Submission to His Will (Matt. 6:10). Prayer should reflect a desire to align ourselves with God’s goals and purposes, not to get Him to follow our plans.

Petition God for our needs (Matt. 6:11). We are dependent upon the Lord, and He wants us to come to Him with our requests.

Confession of sins (Matt. 6:12). When we repent and forgive others, we maintain fellowship with God. But if we hold grudges, that fellowship is broken. God loves to answer our prayers when the lines of communication are not disrupted.

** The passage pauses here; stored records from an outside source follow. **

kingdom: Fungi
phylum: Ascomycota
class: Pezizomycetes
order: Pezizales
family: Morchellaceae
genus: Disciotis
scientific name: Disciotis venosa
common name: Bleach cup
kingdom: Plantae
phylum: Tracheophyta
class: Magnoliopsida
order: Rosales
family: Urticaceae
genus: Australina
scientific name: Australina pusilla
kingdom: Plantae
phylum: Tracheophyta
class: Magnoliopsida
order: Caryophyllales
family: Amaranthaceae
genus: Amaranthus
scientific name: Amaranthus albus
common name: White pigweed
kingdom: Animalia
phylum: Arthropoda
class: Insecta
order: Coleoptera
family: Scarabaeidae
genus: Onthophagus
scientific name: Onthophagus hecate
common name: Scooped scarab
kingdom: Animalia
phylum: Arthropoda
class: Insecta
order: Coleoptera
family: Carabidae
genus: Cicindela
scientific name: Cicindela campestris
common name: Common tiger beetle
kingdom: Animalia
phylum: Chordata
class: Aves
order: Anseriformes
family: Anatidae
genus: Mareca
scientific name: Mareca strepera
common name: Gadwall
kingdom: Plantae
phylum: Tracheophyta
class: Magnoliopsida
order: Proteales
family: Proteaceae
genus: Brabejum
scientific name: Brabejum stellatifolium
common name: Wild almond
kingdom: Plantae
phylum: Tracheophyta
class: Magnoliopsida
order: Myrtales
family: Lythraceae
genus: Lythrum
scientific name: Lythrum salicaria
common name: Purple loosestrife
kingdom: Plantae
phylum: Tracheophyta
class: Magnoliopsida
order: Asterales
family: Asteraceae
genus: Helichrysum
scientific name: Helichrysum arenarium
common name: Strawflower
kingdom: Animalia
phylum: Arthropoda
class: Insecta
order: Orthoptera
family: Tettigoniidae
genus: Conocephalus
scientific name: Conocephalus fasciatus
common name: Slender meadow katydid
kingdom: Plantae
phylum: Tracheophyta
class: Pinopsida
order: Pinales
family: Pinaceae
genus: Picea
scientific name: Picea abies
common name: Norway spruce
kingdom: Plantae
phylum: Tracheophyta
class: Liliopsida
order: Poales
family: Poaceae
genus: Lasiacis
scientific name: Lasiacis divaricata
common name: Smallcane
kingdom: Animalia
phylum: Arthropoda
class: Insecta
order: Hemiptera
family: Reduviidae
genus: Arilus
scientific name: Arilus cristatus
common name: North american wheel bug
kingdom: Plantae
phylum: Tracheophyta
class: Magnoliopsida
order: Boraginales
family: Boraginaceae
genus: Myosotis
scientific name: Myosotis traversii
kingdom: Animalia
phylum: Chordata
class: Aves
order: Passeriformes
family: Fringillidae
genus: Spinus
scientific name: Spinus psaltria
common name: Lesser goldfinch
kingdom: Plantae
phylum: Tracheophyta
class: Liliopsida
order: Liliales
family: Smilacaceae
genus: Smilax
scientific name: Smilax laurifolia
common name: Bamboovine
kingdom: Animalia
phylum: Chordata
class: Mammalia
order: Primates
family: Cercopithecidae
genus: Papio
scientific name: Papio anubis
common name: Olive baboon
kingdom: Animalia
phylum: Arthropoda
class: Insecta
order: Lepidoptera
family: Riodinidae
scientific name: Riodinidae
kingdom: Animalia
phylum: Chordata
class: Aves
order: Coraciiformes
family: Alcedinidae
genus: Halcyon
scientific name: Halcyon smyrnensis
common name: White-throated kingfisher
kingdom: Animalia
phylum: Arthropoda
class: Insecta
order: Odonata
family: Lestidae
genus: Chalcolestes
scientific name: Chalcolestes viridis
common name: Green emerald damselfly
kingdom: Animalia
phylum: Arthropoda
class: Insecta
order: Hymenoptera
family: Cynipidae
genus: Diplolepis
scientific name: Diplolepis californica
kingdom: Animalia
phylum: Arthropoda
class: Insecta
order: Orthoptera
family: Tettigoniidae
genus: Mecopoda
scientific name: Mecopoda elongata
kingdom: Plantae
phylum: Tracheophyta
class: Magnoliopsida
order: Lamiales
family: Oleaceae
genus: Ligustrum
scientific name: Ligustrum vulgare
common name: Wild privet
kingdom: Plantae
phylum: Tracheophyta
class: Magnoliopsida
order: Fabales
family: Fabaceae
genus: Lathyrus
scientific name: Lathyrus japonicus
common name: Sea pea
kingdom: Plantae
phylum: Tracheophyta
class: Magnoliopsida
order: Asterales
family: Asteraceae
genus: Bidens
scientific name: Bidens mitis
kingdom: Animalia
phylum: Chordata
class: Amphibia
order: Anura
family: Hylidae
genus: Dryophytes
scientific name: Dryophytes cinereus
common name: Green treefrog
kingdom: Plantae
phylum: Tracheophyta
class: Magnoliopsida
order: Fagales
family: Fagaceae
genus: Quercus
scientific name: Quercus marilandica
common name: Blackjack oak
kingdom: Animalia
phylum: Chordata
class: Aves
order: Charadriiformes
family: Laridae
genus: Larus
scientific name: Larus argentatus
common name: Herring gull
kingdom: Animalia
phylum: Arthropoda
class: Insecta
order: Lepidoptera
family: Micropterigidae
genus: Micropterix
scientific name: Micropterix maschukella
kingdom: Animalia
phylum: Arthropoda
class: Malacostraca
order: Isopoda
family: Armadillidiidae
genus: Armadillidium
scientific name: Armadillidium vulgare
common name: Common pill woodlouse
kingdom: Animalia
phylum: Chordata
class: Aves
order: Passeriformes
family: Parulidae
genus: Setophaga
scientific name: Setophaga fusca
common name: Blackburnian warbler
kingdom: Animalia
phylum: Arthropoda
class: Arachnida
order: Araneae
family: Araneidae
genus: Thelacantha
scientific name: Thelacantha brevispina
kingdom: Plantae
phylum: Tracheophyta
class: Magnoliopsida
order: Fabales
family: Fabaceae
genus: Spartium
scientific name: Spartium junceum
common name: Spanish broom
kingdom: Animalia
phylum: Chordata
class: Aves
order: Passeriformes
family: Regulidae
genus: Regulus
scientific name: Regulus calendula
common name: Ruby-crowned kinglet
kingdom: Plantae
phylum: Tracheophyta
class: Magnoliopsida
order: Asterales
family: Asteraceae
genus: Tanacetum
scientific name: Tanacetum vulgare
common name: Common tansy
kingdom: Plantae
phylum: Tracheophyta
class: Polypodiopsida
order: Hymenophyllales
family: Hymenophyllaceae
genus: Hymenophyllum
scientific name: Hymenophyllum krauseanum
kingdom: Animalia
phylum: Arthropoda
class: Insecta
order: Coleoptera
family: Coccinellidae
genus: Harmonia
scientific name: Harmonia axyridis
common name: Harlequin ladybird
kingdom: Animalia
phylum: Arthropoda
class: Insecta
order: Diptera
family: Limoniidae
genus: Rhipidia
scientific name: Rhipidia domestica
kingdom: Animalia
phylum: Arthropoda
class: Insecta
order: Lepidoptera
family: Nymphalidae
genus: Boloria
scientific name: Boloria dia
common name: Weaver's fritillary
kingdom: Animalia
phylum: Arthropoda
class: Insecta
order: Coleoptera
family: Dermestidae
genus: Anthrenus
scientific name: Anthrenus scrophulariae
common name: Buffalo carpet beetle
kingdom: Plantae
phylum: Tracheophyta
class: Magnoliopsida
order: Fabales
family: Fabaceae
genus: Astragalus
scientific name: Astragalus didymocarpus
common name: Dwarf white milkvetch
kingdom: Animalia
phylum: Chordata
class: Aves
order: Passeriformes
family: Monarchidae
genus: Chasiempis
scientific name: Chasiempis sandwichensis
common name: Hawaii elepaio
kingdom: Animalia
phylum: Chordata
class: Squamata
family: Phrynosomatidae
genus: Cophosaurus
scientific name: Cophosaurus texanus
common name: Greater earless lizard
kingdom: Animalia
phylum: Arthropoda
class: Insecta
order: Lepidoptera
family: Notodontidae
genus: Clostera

Deliverance from evil (Matt. 6:13). Our enemy is too strong for us, but Christ has already won the victory over him.

Jesus ended the prayer where He began—with praise to the Father for His kingdom, power, and glory (Matt. 6:13). Next time you say this prayer, concentrate on each verse. Then, following this pattern will result in a more dynamic and effective prayer life because it will be God-centered.

https://www.intouch.org/read/magazine/daily-devotions/a-pattern-for-prayer

...Mind + Heart = Gratefulness!
jgill

Boulder climber
The high prairie of southern Colorado
Dec 13, 2016 - 03:56pm PT
Unless people have grappled with this question directly, they will continue to imagine the day that this "mechanical function" can be imparted or programmed into a machine

By "grapple" I assume you mean hours of philosophical argument. Or do you mean the meditative experience of "open awareness?" Or do you speak of frustrated neuroscientists who can't quite quantify subjective experience?

HBO's Westworld points the way to the future.
High Fructose Corn Spirit

Gym climber
Dec 13, 2016 - 05:04pm PT
Artificial Intelligence and the King Midas Problem...

"Very simple robots with very constrained tasks do not need goals or values at all. Although the Roomba’s designers know you want a clean floor, Roomba doesn’t: it simply executes a procedure that the Roomba’s designers predict will work—most of the time. If your kitten leaves a messy pile on the carpet, Roomba will dutifully smear it all over the living room."

http://futureoflife.org/2016/12/12/artificial-intelligence-king-midas-problem/

"Our experience with Chernobyl suggests it may be unwise to claim that a powerful technology entails no risks. It may also be unwise to claim that a powerful technology will never come to fruition. On September 11, 1933, Lord Rutherford, perhaps the world’s most eminent nuclear physicist, described the prospect of extracting energy from atoms as nothing but “moonshine.” Less than 24 hours later, Leo Szilard invented the neutron-induced nuclear chain reaction; detailed designs for nuclear reactors and nuclear weapons followed a few years later. Surely it is better to anticipate human ingenuity than to underestimate it, better to acknowledge the risks than to deny them. … [T]he risk [of AI] arises from the unpredictability and potential irreversibility of deploying an optimization process more intelligent than the humans who specified its objectives.”

Stuart Russell

...

Jerry Coyne's takedown of Robert Wright...
https://whyevolutionistrue.wordpress.com/2016/12/13/robert-wright-in-the-nyt-evolution-could-have-a-higher-purpose/
Ed Hartouni

Trad climber
Livermore, CA
Dec 13, 2016 - 08:11pm PT
asked about Dennett's Folly ("we only think we have experience")

it is possible that the thing you perceive as "experience" isn't what you are experiencing, a behavior adaptation that conveys a survival advantage... as MikeL referenced way up thread...

you perceive the world as a continuous experience, though you know that you do not have a continuous sensation... for instance, you are staring at the screen reading this post and are totally unaware of two rather large blind spots where the optic nerve attaches to your retina, different in both eyes.

yet you believe that the thing you are seeing is continuous...

the thing you take to be the monolithic mind might be, very different in reality, but your perception pieces it together, smoothing over the gaps and bumps and even giving it capabilities that do not exist...

in that sense, you would only think you have experience... the thing you actually have is different from what you think, just as your vision is different then the continuous scene you appear to see.